23. Somut olayda başvurucunun doğrudan duruşmada hazır bulunma hakkından feragat ettiğine dair bir beyanı bulunmamakta ise de istemine aykırı olarak SEGBİS yoluyla duruşmalara katılmak zorunda bırakıldığını söylemek de mümkün gözükmemektedir. Zira duruşmalara SEGBİS aracılığı ile katıldığı sırada başvurucu, bu duruma yönelik herhangi bir itiraz ileri sürmemiştir. Her ne kadar başvurucunun bireysel başvuru formunda yargılama sırasında ses ve görüntü aktarımı sırasında teknik aksaklıklar yaşadığını ileri sürmüş ise de yargılamaya uzaktan katılım sürecinde ses ve görüntü kalitesiyle ilgili sorun yaşadığına ilişkin iddia ve itirazı duruşma tutanaklarına yansımamıştır. Başvurucunun duruşmalara bizzat katılma talebini celse aralarında Mahkemeye iletmemesi de dikkate alındığında söz konusu hakka ilişkin feragat etme iradesini zımnen ortaya koyduğu açıktır. Ayrıca başvurucunun SEGBİS aracılığı ile duruşmaya katılımının sonuçlarını makul olarak öngörebilecek durumda olmadığına dair somut bir veri bulunmadığı gibi duruşmada hazır bulunma hakkından feragat ile ilgili asgari usul güvencelerinin kendisine sağlanmadığına yönelik bir iddiası da başvuru formuna yansımamıştır. Buna ek olarak başvurucunun duruşmada hazır bulunma hakkından feragat etme iradesini gösterdiğine ilişkin kabulü meşru olmaktan çıkaracak üstün bir kamu yararının mevcut olduğundan söz etmek de -somut olayın koşullarında- mümkün gözükmemektedir. Dolayısıyla başvurucunun duruşmada hazır bulunma hakkına bir müdahalede bulunulmadığı sonucuna varılmıştır.
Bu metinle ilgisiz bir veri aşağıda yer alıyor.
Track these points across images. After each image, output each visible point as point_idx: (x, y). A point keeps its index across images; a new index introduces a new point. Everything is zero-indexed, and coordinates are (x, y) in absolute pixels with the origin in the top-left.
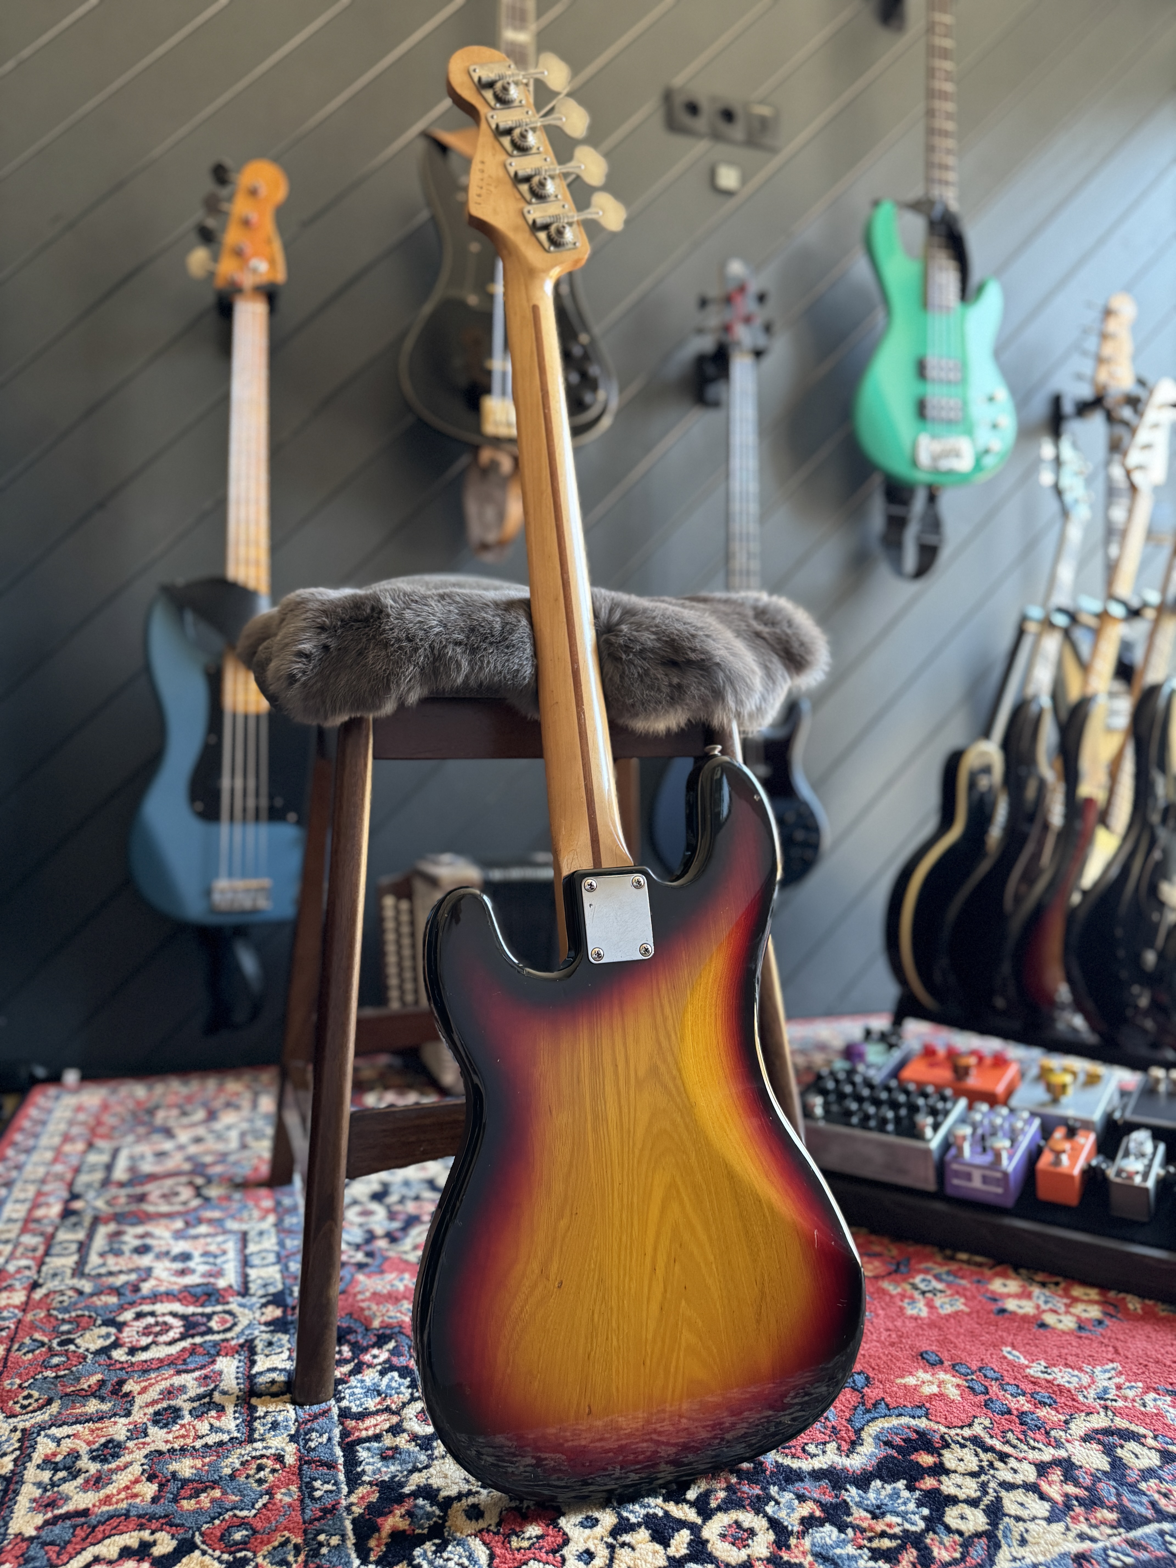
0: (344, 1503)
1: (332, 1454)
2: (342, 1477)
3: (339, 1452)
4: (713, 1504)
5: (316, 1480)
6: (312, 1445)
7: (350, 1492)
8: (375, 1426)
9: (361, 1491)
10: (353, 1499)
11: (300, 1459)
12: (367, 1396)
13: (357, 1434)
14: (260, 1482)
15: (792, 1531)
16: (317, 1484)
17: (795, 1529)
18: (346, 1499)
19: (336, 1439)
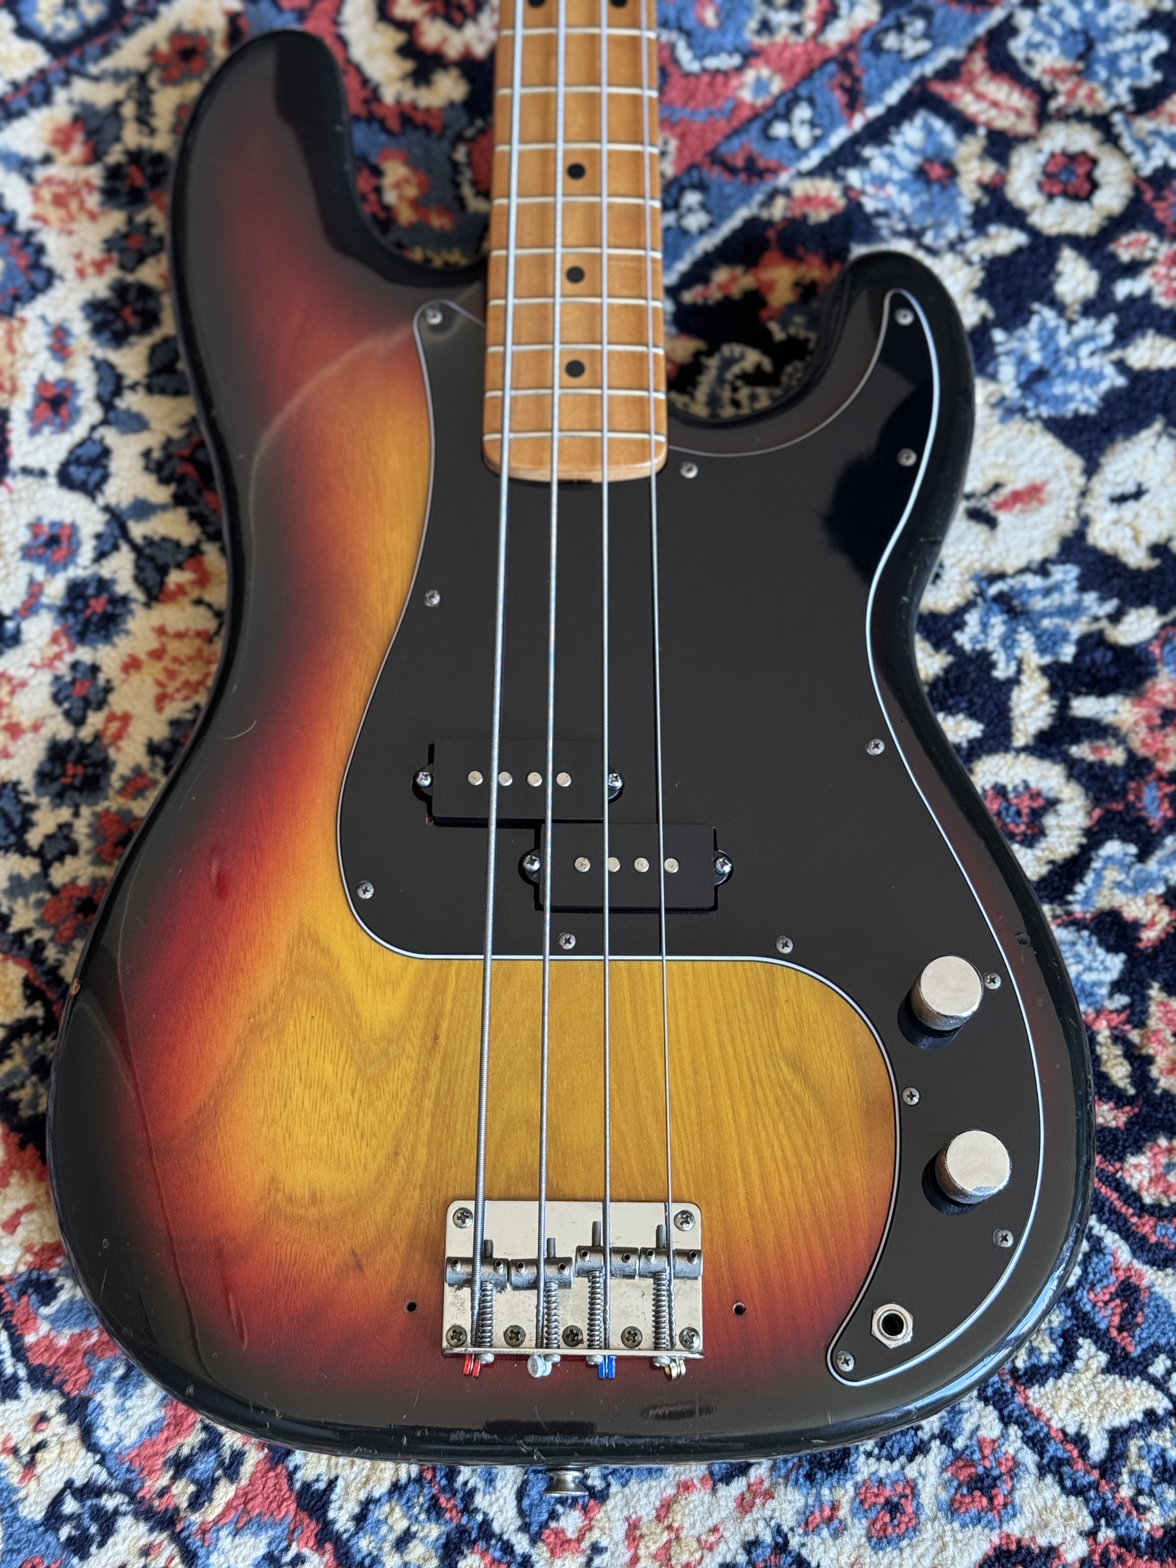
0: (783, 179)
1: (886, 85)
2: (838, 137)
3: (893, 96)
4: (1075, 751)
5: (811, 102)
6: (891, 41)
7: (812, 173)
8: (995, 104)
9: (827, 188)
10: (800, 188)
11: (848, 47)
12: (1063, 40)
13: (958, 90)
14: (765, 27)
15: (1069, 903)
16: (803, 112)
17: (1077, 908)
18: (792, 178)
19: (929, 68)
24. Açıklanan gerekçelerle Anayasa’nın 36. maddesinde güvence altına alınan adil yargılanma hakkı kapsamındaki duruşmada hazır bulunma hakkına ilişkin olarak bir ihlalin bulunmadığı açık olduğundan başvurunun açıkça dayanaktan yoksun olması nedeniyle kabul edilemez olduğuna karar verilmesi gerekir.

VI. HÜKÜM

Açıklanan gerekçelerle;

A. Duruşmada hazır bulunma hakkının ihlal edildiğine ilişkin iddianın açıkça dayanaktan yoksun olması nedeniyle KABUL EDİLEMEZ OLDUĞUNA,

B. Yargılama giderlerinin başvurucu üzerinde BIRAKILMASINA 6/9/2023 tarihinde OYBİRLİĞİYLE karar verildi.